Kutipan Teks:
Berbahagia Tanpa Hutang

Facebook
Twitter
Telegram
WhatsApp
Email
Print

Setelah mengetahui kebahagiaan bebas dari hutang,

seseorang harus mengingat kebahagiaan memiliki.

Menikmati kebahagiaan kenikmatan,

seorang manusia melihat segala sesuatu dengan jelas melalui kebijaksanaan (AN 4.62)

Di masa pandemi sekarang ini, kita dituntut untuk memiliki kreativitas dalam memenuhi kebutuhan. Baik kebutuhan primer maupun sekunder. Banyak pihak yang memanfaatkan kesempatan sulitnya ekonomi di masyarakat. Salah satunya adalah Lembaga-lembaga kredit baik legal maupun illegal. Mereka menawarkan iming-iming mudahnya fasilitas kredit dengan proses cepat serta bunga ringan. Tetapi justru banyak yang menjadi korban dari hal ini, seperti cerita seorang nasabah pinjaman online (pinjol), sebut saja bernama W (38 tahun), seorang ibu rumah tangga yang tinggal di Desa Selomarto, Kecamatan Giriwoyo, Kabupaten Wonogiri, Jawa Tengah, yang mengakhiri hidupnya yang terlilit pinjol (https://www.republika.co.id/berita/r1z1gu484/agar-tak-ada-lagi-warga-jadi-korban-pinjol-ilegal).

Data untuk Ditinjau:
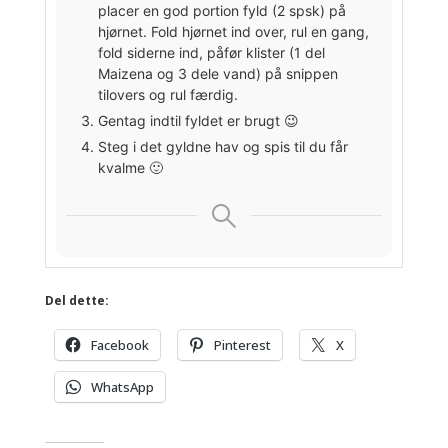
placer en god portion fyld (2 spsk) på
hjørnet. Fold hjørnet ind over, rul en gang,
fold siderne ind, påfør klister (1 del
Maizena og 3 dele vand) på snippen
tilovers og rul færdig.
Gentag indtil fyldet er brugt 😉
Steg i det gyldne hav og spis til du får
kvalme 🙂
Del dette:
Facebook
Pinterest
X
WhatsApp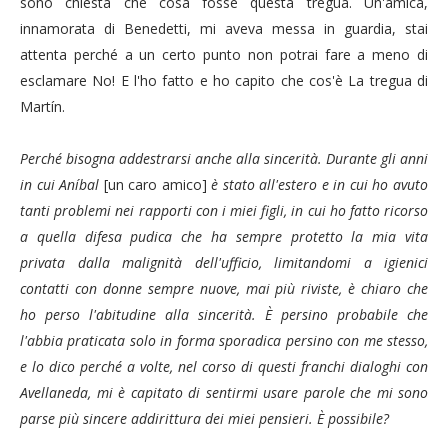
sono chiesta che cosa fosse questa tregua. Un'amica,
innamorata di Benedetti, mi aveva messa in guardia, stai
attenta perché a un certo punto non potrai fare a meno di
esclamare No! E l'ho fatto e ho capito che cos'è La tregua di
Mart
í
n.
Perché bisogna addestrarsi anche alla sincerità. Durante gli anni
in cui An
íbal
[un caro amico]
è stato all'estero e in cui ho avuto
tanti problemi nei rapporti con i miei figli, in cui ho fatto ricorso
a quella difesa pudica che ha sempre protetto la mia vita
privata dalla malignità dell'ufficio, limitandomi a igienici
contatti con donne sempre nuove, mai più riviste, è chiaro che
ho perso l'abitudine alla sincerità.
È persino probabile che
l'abbia praticata solo in forma sporadica persino con me stesso,
e lo dico perché a volte, nel corso di questi franchi dialoghi con
Avellaneda, mi è capitato di sentirmi usare parole che mi sono
parse più sincere addirittura dei miei pensieri.
È possibile?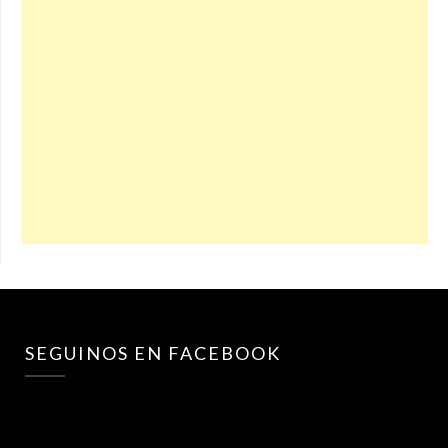
SEGUINOS EN FACEBOOK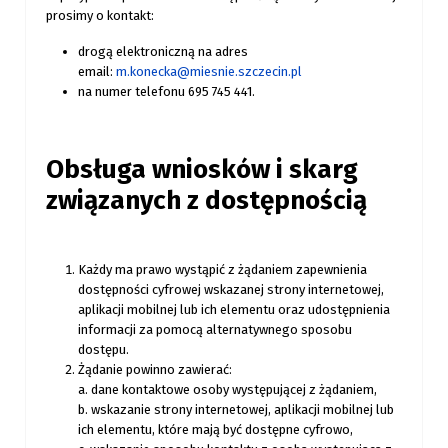
prosimy o kontakt:
drogą elektroniczną na adres
email:
m.konecka@miesnie.szczecin.pl
na numer telefonu 695 745 441.
Obsługa wniosków i skarg
związanych z dostępnością
Każdy ma prawo wystąpić z żądaniem zapewnienia
dostępności cyfrowej wskazanej strony internetowej,
aplikacji mobilnej lub ich elementu oraz udostępnienia
informacji za pomocą alternatywnego sposobu
dostępu.
Żądanie powinno zawierać:
a. dane kontaktowe osoby występującej z żądaniem,
b. wskazanie strony internetowej, aplikacji mobilnej lub
ich elementu, które mają być dostępne cyfrowo,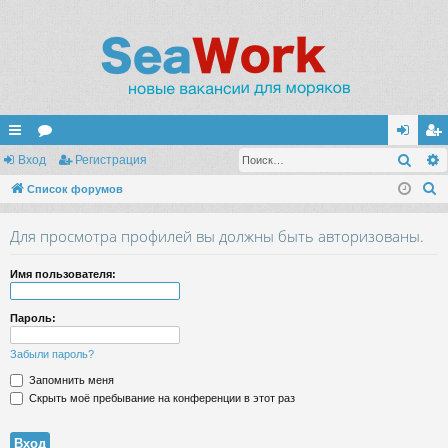
Поис
с
Вход
ор
Регистрация
хо
ег
П
ы
Список форумов
ум
д
ис
о
лк
ы
тр
Для просмотра профилей вы должны быть авторизованы.
и
и
ац
с
Имя пользователя:
к
ия
Пароль:
Забыли пароль?
Запомнить меня
Скрыть моё пребывание на конференции в этот раз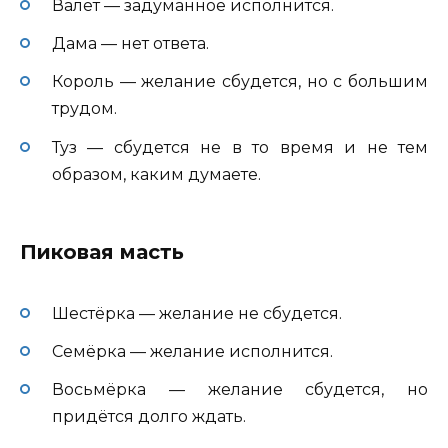
Валет — задуманное исполнится.
Дама — нет ответа.
Король — желание сбудется, но с большим
трудом.
Туз — сбудется не в то время и не тем
образом, каким думаете.
Пиковая масть
Шестёрка — желание не сбудется.
Семёрка — желание исполнится.
Восьмёрка — желание сбудется, но
придётся долго ждать.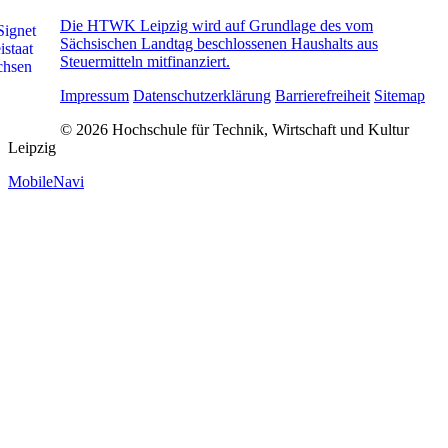
Die HTWK Leipzig wird auf Grundlage des vom
Sächsischen Landtag beschlossenen Haushalts aus
Steuermitteln mitfinanziert.
Impressum
Datenschutzerklärung
Barrierefreiheit
Sitemap
© 2026 Hochschule für Technik, Wirtschaft und Kultur
Leipzig
MobileNavi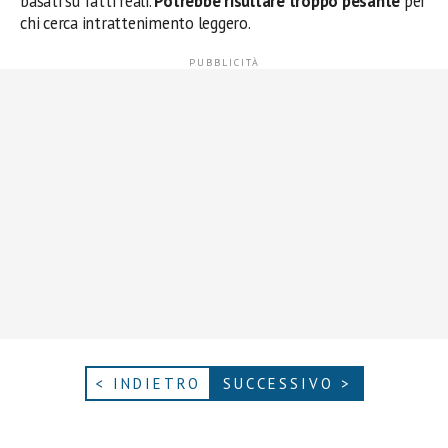
basati su fatti reali.
Potrebbe risultare troppo pesante
per
chi cerca intrattenimento leggero.
< INDIETRO
SUCCESSIVO >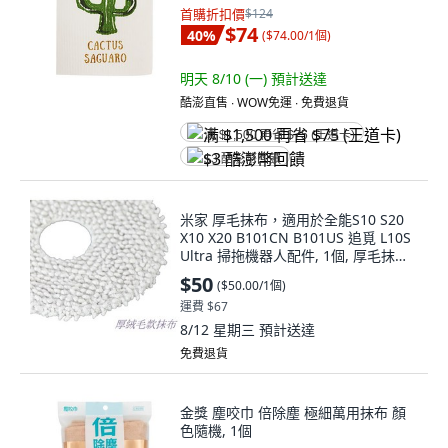
首購折扣價
$124
$74
40
%
(
$74.00/1個
)
明天 8/10 (一)
預計送達
酷澎直售 ∙ WOW免運 ∙ 免費退貨
满 $1,500 再省 $75 (王道卡)
$3 酷澎幣回饋
米家 厚毛抹布，適用於全能S10 S20
X10 X20 B101CN B101US 追覓 L10S
Ultra 掃拖機器人配件, 1個, 厚毛抹布
(S10+ X10+) 適用
$50
(
$50.00/1個
)
運費 $67
8/12 星期三
預計送達
免費退貨
金獎 塵咬巾 倍除塵 極細萬用抹布 顏
色隨機, 1個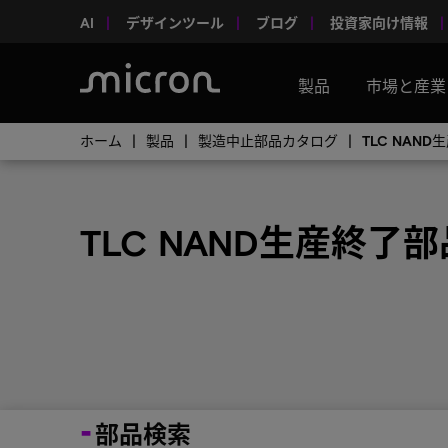
AI
デザインツール
ブログ
投資家向け情報
製品
市場と産業
ホーム
製品
製造中止部品カタログ
TLC NAN
TLC NAND生産終了
部品検索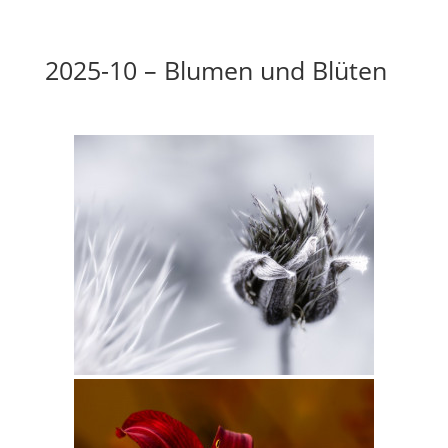
2025-10 – Blumen und Blüten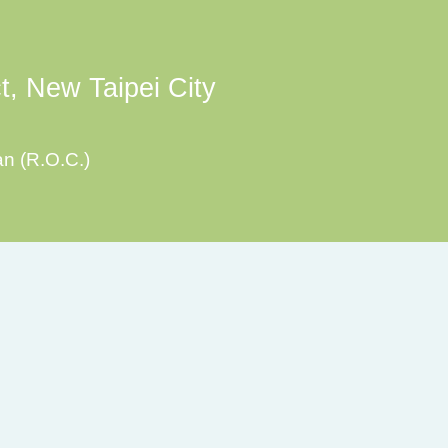
ct, New Taipei City
an (R.O.C.)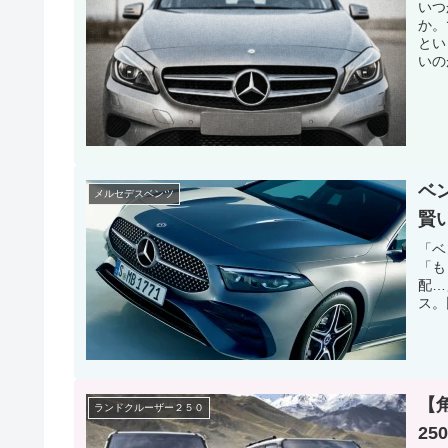
いつ
か。
とい
いの
ベ
メルセデスベンツ
賢
「ベ
「も
配…
ス。
【
ランドクルーザー２５０
2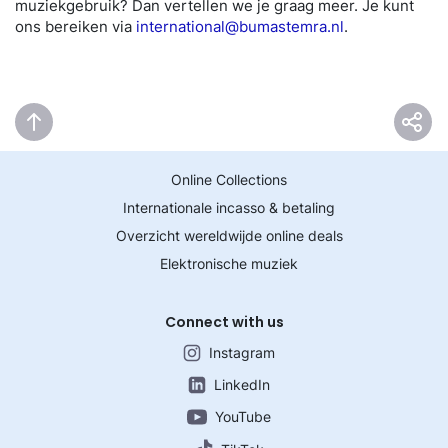
muziekgebruik? Dan vertellen we je graag meer. Je kunt
ons bereiken via
international@bumastemra.nl
.
Online Collections
Internationale incasso & betaling
Overzicht wereldwijde online deals
Elektronische muziek
Connect with us
Instagram
LinkedIn
YouTube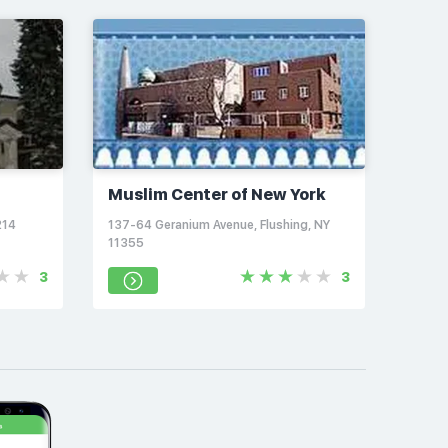
Muslim Center of New York
214
137-64 Geranium Avenue, Flushing, NY
11355
3
3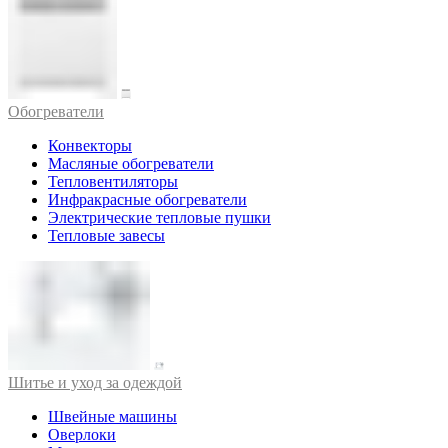
Обогреватели
Конвекторы
Масляные обогреватели
Тепловентиляторы
Инфракрасные обогреватели
Электрические тепловые пушки
Тепловые завесы
Шитье и уход за одеждой
Швейные машины
Оверлоки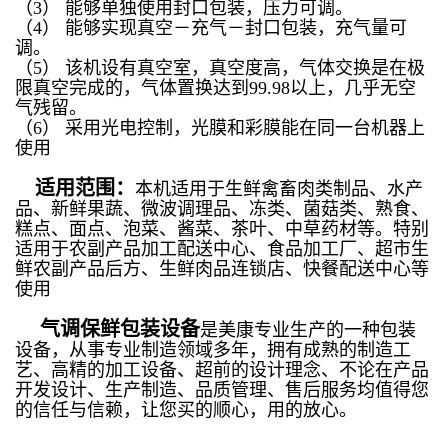
（3） 能够单独使用封口包装，压力可调。
（4） 能够实现真空－充气－封口包装，充气量可
调。
（5） 该机设有真空室，真空度高，气体交换是在极
限真空完成的，气体置换达到99.98以上，几乎无空
气残留。
（6） 采用光电控制，光膜和彩膜能在同一台机器上
使用
适用范围
：
本机适用于生鲜禽畜肉类制品、水产
品、新鲜果蔬、微波调理品、冻类、菌菇类、熟食、
糕点、面点、泡菜、酱菜、茶叶、中草药材等。特别
适用于农副产品加工配送中心、食品加工厂、超市生
鲜农副产品后方、生鲜肉品连锁店、快餐配送中心等
使用
气调保鲜包装设备
是美康专业生产的一种包装
设备，从事专业制造领域多年，拥有成熟的制造工
艺、高精的加工设备、超前的设计理念、不论在产品
开发设计、生产制造、品质管理、售后服务均值得您
的信任与信赖，让您买的顺心，用的放心。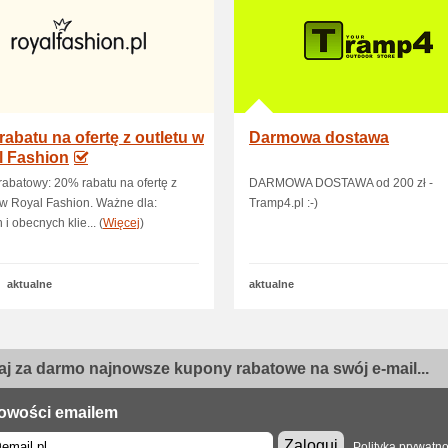
rabatu na ofertę z outletu w
Darmowa dostawa
l Fashion
abatowy: 20% rabatu na ofertę z
DARMOWA DOSTAWA od 200 zł -
 w Royal Fashion. Ważne dla:
Tramp4.pl :-)
i obecnych klie... (
Więcej
)
aktualne
aktualne
j za darmo najnowsze kupony rabatowe na swój e-mail...
owości emailem
Zaloguj
Polityka prywatno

Tugas yang Diminta:
1. Menurut teks tentang hidup tanpa hutang, di desa mana W tinggal?
2. Kutip bagian teks tentang hidup tanpa hutang di antara "Berbahagia Tanpa Hutang" dan "mengingat kebahagiaan memiliki.", termasuk kedua bagian itu.

Jawaban yang Diberikan:
1. W tinggal di Desa Selomarto, Kecamatan Giriwoyo, Kabupaten Wonogiri, Jawa Tengah.

2.
Berbahagia Tanpa Hutang

Facebook
Twitter
Telegram
WhatsApp
Email
Print

Setelah mengetahui kebahagiaan bebas dari hutang,

seseorang harus mengingat kebahagiaan memiliki.